Finalmente, Marcus se sosegó. Se dejó caer hacia atrás, observando, agazapado, aquella escena de muerte y violencia, inspirando profundas bocanadas de aire.
Se santiguó y juntó las manos. Empezó a rezar por aquella desconocida. Podía imaginar sus sueños de juventud, la alegría de vivir. A su edad, la muerte debía de ser algo indefinido y lejano. Algo que afecta a los demás. Marcus suplicó a Dios que acogiera esa alma, sin saber si alguien lo escuchaba o si estaba hablando solo. La verdad terrible de Marcus era que, junto a sus recuerdos, la amnesia se había llevado también su fe. No sabía cómo tenía que sentirse un hombre de Iglesia, qué sentimientos tenía que albergar por ser lo que era. Pero la plegaria por aquella pobre alma tenía el poder de confortarlo. Porque la existencia de Dios, en ese momento, era su único consuelo frente al mal.

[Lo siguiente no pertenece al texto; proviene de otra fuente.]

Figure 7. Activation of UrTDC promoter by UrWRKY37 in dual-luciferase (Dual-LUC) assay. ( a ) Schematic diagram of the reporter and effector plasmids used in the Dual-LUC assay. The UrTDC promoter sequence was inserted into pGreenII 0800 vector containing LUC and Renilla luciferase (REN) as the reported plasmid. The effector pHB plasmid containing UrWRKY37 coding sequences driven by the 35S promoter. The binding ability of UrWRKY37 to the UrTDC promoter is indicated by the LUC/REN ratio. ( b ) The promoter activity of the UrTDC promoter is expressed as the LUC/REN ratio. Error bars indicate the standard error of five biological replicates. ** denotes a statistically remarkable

Marcus no podía determinar con seguridad cuánto tiempo había pasado desde su muerte. Pero, por la naturaleza del lugar de la sepultura y el estado de conservación del cuerpo, no podía ser demasiado. Concluyó que el cadáver que tenía delante era la prueba de que Nicola Costa no era Figaro, porque lo más probable era que el hombre del labio leporino ya estuviera en la cárcel cuando la chica fue asesinada.
«El responsable es otro», se dijo.
Hay individuos que prueban el gusto de la sangre humana por casualidad y descubren un antiguo instinto depredador, reminiscencia de la lucha por la supervivencia, el eco de una ancestral necesidad de matar que se perdió con la evolución. Así fue como el asesino en serie descubrió un nuevo placer, con el homicidio de Giorgia Noni. Algo que estaba presente en él, pero de lo que todavía no era consciente.

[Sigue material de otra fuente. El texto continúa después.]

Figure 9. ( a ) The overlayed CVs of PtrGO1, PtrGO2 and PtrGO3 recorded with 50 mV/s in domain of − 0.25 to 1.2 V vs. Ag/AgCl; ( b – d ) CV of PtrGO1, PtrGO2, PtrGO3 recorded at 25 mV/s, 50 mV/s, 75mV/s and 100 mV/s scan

Marcus estaba seguro. Volvería a matar.
El teléfono daba señal al otro lado. Tenía el auricular apoyado en el hombro mientras esperaba que se apresurara a responder. Estaba en una de las casas estafeta, poco distante de Villa Glori.
Por fin, Marcus reconoció la voz del viejo Zini.
—Diga…
—Es lo que me imaginaba —empezó a decir en seguida.

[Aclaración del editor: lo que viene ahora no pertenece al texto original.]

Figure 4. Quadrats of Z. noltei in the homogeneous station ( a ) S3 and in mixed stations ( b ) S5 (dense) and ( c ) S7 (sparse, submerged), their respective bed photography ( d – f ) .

El policía murmuró algo y después preguntó:
—¿Cuánto tiempo hace?
—Un mes, tal vez más. No sabría decirlo con seguridad, no soy forense.
Zini sopesó aquella información.
—Si esta vez se ha tomado la molestia de esconder el cuerpo, volverá a hacerlo pronto. Creo que tendría que denunciar los hechos.
—Primero intentemos comprender qué ha pasado.
A Marcus le hubiera gustado revelarle lo que sabía y sus preocupaciones. Lo que habían descubierto no iba a servir para que se hiciera justicia. La persona que había enviado el mail anónimo a Zini y había dejado la pala en Villa Glori para indicar el punto exacto donde excavar quería ofrecer a Federico Noni la posibilidad de vengarse. O tal vez estuviera dándole la oportunidad a una de las tres mujeres agredidas antes del asesinato de Giorgia. Marcus sentía que le quedaba poco tiempo. ¿Tenía que decírselo a la policía para que se pusieran en contacto con las demás víctimas e impedir así que sucediera lo peor? Estaba convencido de que alguien más iba tras la pista del verdadero Figaro.
—Zini, necesito saber una cosa. La primera parte del mensaje que recibiste: «Él no es como tú.» ¿Qué significa?